Psalm 37: 7-9: “Be still before the Lord and wait patiently for him; fret not yourself over the one who prospers in his way, over the man who carries out evil devices! Refrain from anger, and forsake wrath! Fret not yourself; it tends only to evil. For the evildoers shall be cut off, but those who wait for the Lord shall inherit the land.”

 Second, the Lord commands us to be patient. And in that trust there is a hope for us – that God is just and in charge of the world, and those that seem to prosper from impatience and prosper from evil will not stand in the judgment. They will be cut off.

 It is easy for our eyes to drift outward and see those that are impatient, those that would work evil and do evil to others to get ahead, see them prospering, and become frustrated.

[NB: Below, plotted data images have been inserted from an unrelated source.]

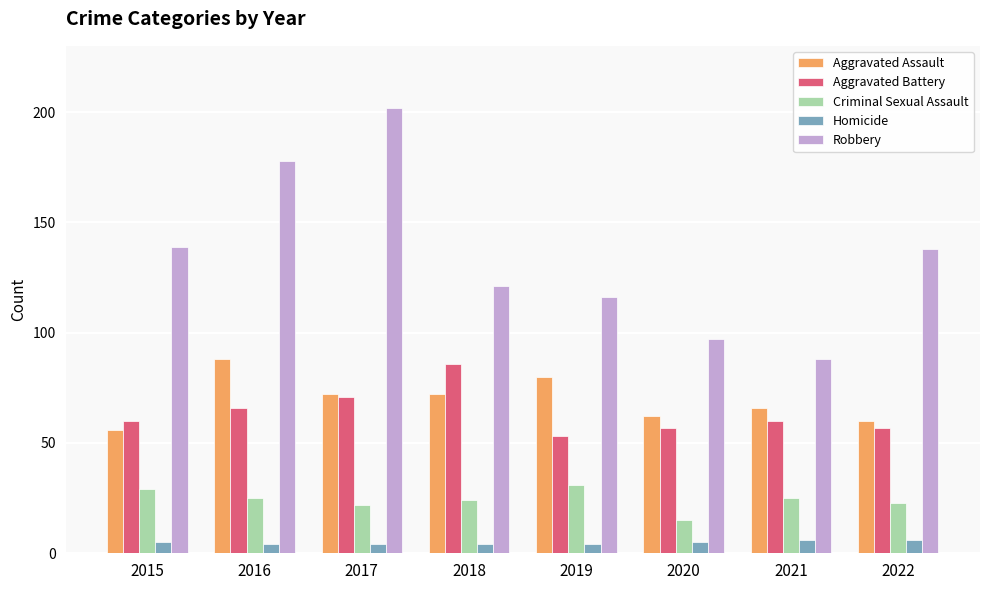

What is the greatest value displayed?

202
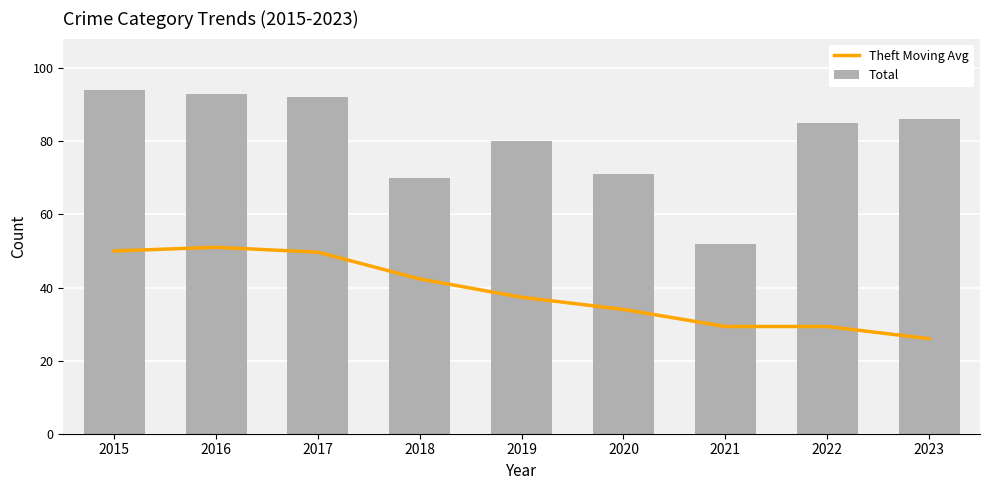

At which label does Theft Moving Avg first exceed 37?

2015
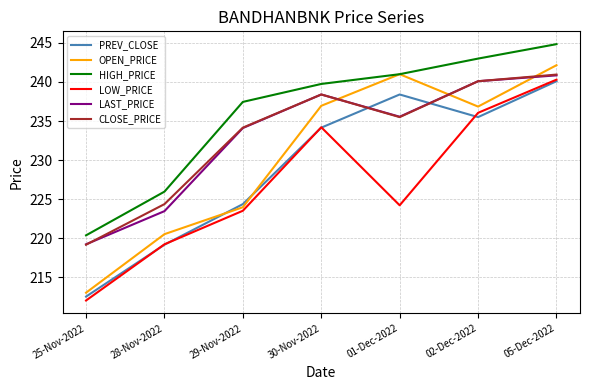

Read the HIGH_PRICE value at 01-Dec-2022.

241.0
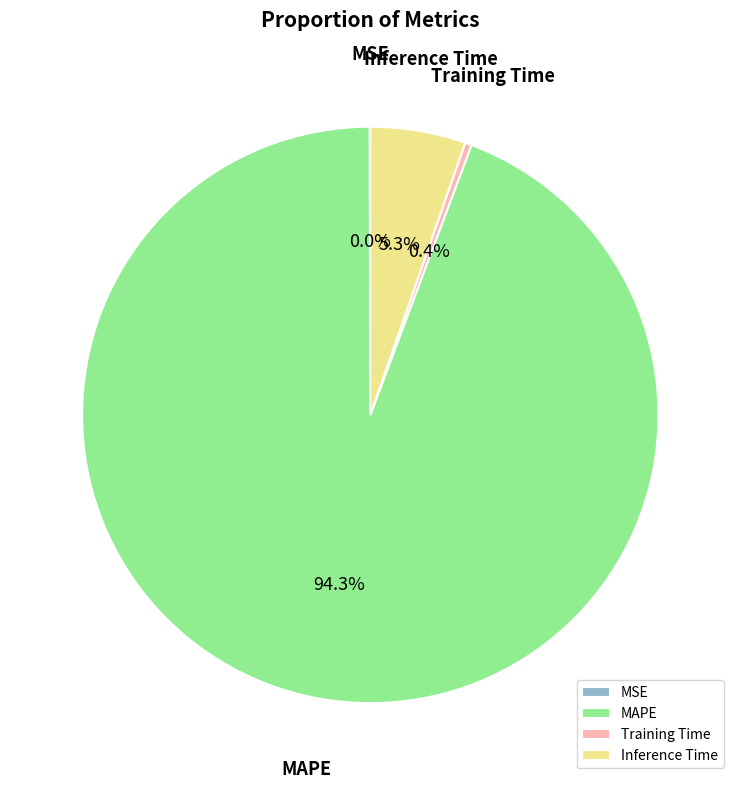

To the nearest percent, what percentage of the pie is MAPE?

94%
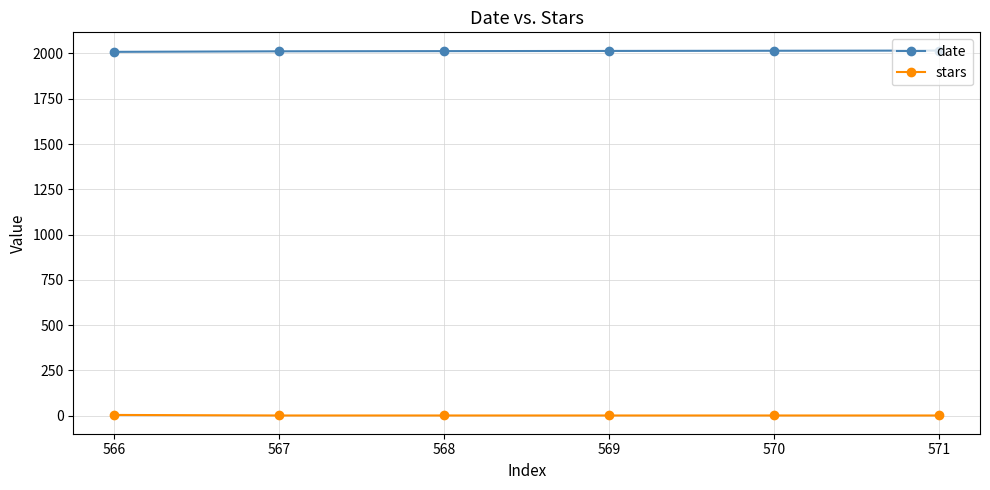

The stars series shows 1 at 568. True or false?

True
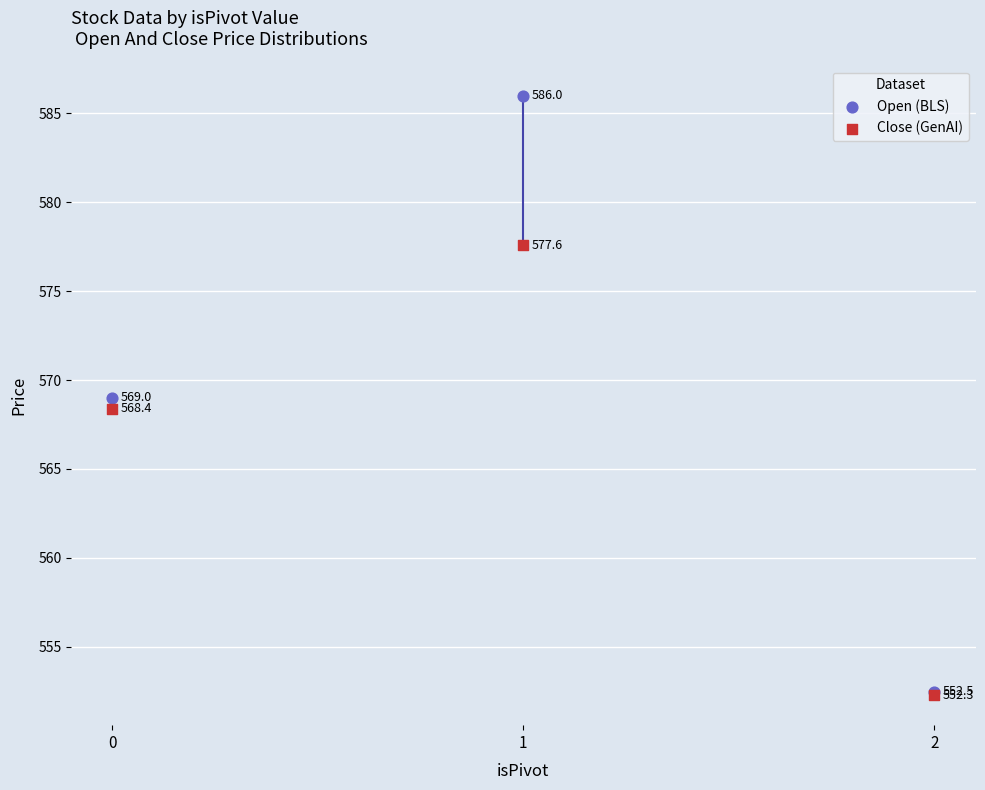

Which series contains the highest Y value?

Open (BLS)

Well, if they do those things, prosper, and seemingly face no consequences what good is it for me to be patient? God commands His people to be patient and to trust Him. Let Him deal with those who do evil and seem to prosper from it. God is sovereign and He is in control, and one day all will be set right. Which leads to the last reason we should be patient – God’s promise.

 Isaiah 40:31: “But they who wait for the Lord shall renew their strength; they shall mount us with wings like eagles; they shall run and not be weary; they shall walk and not faint.”

 Notice the promise that God makes in this verse – it doesn’t say one will become exhausted and faint. It says those who wait on the Lord – his timing and his answer – are actually spiritually renewed and re-energized. God takes our waiting on Him and uses it for His glory and our good!

 Think on all the times in Scripture that God’s people had to wait. Abraham didn’t see his promised son until he was almost 100 years old; he waited his entire adult life, not one year or even a few years!  

 Joseph was thrown in a pit, sold into slavery, lied about by Potiphar’s wife, imprisoned, and forgotten about before God revealed why all of that happened – so that God’s people could be saved and the line preserved. What men meant for evil, God meant for good, but it wasn’t overnight.

 Israel was enslaved in Egypt for over 400 years, exiled, and then in the wilderness 40 years before they saw the promised land. Much of that was due to their grumbling, rather than patient waiting. But God, in his kindness and long-suffering with His people, still kept His promise to them, but it wasn’t overnight.

 In each of those cases, and thousands more like them in Scripture, we see patiently waiting on the Lord brings about spiritual sight and renewal.

 In a world where we want everything to happen instantly, to instantly see results, and celebrate impatience as virtue, wait on the Lord. As he has been patient with us, be patient. And in that patience, God’s goodness, kindness, and mercy will renew you in your waiting in ways that instant gratification never can.